WORK REQUIRED
Return the data below exactly, but only from the line containing "4. To onboard" through the line containing "Please onboard your", with both of those lines included.

•••••

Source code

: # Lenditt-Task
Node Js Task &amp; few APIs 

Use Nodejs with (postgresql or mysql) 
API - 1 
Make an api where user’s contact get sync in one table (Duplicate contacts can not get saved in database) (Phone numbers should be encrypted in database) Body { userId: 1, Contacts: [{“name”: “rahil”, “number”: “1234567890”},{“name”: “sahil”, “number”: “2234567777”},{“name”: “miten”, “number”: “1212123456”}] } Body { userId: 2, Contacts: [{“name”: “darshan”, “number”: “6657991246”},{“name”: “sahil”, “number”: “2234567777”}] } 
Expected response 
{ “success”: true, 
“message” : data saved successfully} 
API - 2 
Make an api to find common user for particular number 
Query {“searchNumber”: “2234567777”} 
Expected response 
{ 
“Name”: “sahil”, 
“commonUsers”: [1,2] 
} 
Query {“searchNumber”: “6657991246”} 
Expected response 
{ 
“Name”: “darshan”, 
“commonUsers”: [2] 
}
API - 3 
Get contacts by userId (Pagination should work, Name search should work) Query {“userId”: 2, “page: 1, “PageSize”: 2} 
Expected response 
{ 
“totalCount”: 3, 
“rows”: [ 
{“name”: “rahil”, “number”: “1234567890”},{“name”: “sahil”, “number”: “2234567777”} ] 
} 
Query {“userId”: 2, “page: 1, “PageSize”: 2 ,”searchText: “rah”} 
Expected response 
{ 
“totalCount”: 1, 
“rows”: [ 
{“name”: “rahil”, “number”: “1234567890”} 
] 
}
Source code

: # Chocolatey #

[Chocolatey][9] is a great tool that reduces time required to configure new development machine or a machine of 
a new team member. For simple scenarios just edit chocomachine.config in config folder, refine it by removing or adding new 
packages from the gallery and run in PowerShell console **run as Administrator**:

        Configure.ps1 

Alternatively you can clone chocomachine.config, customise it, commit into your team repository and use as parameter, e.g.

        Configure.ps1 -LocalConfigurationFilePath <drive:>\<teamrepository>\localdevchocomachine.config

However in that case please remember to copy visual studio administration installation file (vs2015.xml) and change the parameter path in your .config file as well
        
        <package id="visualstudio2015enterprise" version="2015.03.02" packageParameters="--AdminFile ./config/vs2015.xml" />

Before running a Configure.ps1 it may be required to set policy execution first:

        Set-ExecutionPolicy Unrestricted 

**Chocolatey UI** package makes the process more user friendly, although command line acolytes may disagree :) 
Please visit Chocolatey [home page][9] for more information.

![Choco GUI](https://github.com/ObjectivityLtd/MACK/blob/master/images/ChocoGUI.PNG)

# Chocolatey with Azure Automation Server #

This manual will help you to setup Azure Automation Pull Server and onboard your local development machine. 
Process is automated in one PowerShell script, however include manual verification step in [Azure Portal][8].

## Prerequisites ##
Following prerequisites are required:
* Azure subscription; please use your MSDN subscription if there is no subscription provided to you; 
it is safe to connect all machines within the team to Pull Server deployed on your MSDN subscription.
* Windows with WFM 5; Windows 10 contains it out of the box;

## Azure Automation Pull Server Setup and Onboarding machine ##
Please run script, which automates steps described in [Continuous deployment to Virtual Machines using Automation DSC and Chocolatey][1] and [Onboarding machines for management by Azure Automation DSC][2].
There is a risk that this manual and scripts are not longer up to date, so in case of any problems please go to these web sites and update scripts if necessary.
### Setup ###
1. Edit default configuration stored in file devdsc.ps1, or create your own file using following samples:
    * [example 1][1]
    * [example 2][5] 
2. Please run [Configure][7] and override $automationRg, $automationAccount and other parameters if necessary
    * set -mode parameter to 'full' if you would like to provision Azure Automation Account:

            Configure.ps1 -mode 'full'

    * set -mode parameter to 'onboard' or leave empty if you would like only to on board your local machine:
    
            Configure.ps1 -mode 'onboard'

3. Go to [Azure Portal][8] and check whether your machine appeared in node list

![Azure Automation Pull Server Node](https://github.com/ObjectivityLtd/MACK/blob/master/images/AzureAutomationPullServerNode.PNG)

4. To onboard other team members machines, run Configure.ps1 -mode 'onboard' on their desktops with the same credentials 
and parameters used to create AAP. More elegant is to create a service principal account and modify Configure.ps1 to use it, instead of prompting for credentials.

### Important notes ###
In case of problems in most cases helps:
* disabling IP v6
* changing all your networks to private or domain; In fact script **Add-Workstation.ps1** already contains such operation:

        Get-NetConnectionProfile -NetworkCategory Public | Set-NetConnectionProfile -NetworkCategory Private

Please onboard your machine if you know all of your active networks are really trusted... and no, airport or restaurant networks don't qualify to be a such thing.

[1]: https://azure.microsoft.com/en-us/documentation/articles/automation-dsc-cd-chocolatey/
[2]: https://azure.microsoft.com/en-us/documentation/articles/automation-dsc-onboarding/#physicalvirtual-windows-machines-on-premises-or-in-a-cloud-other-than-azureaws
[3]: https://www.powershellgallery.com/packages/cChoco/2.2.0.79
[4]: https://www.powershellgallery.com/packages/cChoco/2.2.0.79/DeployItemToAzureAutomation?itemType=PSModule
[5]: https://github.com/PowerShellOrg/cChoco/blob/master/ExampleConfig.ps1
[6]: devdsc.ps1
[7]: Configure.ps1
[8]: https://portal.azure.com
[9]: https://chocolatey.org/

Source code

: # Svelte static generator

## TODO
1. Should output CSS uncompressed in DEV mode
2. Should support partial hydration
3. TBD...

•••••

ANSWER FOR THIS EXERCISE
4. To onboard other team members machines, run Configure.ps1 -mode 'onboard' on their desktops with the same credentials 
and parameters used to create AAP. More elegant is to create a service principal account and modify Configure.ps1 to use it, instead of prompting for credentials.

### Important notes ###
In case of problems in most cases helps:
* disabling IP v6
* changing all your networks to private or domain; In fact script **Add-Workstation.ps1** already contains such operation:

        Get-NetConnectionProfile -NetworkCategory Public | Set-NetConnectionProfile -NetworkCategory Private

Please onboard your machine if you know all of your active networks are really trusted... and no, airport or restaurant networks don't qualify to be a such thing.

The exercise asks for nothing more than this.